The following DEAD OR DREAMING could be thought of as the band's first official release which came out in 2001, also released twice first by DVS and then by Century Media Records. This album has ten tracks and squeaks past the 44 minute mark with lyrics written by Tim Roth and musical scores crafted by the entire band. In addition to the three original members and McDougall on keyboards, INTO ETERNITY added a second guitarist with Daniel Nargang with all members contributing to backing vocals including some extra help from Amy Ozog on 'Elysium Dream", "Selling God" and "Cyber Messiah.'

Unfortunately INTO ETERNITY delivers a style of progressive metal that i don't find very appealing. In many ways this band is a one-trick pony despite showcasing a wide variety of metal styles. While in its wake the band conjures up death metal growls, thrash metal riffs, power metal melodies and progressive metal complexities, the composiitons seem to all follow the same projectile and chord progressions with a clean vocal style that alternates with some death metal growls. The overall production has one of those polished sounds that takes the grit off of the metal distortion and allows the squeaky clean vocals to shine through.
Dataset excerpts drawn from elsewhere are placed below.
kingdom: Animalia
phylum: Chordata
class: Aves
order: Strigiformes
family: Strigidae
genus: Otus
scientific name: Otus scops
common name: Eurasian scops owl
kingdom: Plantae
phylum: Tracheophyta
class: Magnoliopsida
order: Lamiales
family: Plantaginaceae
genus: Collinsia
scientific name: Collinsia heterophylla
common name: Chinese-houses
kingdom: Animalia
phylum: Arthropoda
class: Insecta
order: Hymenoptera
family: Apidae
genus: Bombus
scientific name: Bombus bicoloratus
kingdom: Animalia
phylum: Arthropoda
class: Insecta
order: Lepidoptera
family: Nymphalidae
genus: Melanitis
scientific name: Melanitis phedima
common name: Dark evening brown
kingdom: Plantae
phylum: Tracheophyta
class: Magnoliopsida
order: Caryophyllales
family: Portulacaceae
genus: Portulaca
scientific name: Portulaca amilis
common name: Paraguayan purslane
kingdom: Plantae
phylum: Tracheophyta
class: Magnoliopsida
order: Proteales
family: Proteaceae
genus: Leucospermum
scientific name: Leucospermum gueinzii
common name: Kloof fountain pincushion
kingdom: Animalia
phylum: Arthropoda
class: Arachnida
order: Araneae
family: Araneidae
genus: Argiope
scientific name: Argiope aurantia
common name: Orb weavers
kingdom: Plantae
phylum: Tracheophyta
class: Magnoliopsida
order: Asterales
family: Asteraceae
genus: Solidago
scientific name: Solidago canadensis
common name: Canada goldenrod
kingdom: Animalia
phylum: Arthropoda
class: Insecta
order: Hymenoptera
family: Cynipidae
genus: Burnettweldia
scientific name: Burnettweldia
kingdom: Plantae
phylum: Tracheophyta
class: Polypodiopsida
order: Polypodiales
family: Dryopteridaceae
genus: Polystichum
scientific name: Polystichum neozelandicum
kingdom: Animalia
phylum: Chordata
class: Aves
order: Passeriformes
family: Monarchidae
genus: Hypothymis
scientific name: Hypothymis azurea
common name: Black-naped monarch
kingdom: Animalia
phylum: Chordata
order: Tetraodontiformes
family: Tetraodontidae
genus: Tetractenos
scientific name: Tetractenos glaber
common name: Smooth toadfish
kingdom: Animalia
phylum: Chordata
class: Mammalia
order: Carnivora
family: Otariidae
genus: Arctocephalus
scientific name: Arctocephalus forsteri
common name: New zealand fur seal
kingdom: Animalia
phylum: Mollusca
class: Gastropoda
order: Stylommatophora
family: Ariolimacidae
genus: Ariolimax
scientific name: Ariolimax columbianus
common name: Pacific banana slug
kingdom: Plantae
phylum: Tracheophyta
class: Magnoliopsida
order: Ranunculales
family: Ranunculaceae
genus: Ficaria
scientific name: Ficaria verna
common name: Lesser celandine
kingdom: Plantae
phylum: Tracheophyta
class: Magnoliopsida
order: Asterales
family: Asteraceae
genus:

There's not much i can say about this one. I find the vocals utterly irritating and cookie cutter rhythms and compositional styles are too monotonous for my tastes. The acoustic parts with clean vocals that pump up the synthesizers are just sappy and insincere and even the riffs are boring. The death metal growls are ridiculously strewn about with no rhyme or reason. This silly canned formula just makes me think of those high quality production videos with pretty boys letting their hair blow around with fans as they try to take the focus off the music. It's hard to find anything good to say about this really because it pushes all my *hate it* buttons and i'm quite fond of cheese and pop hooks. Yawn.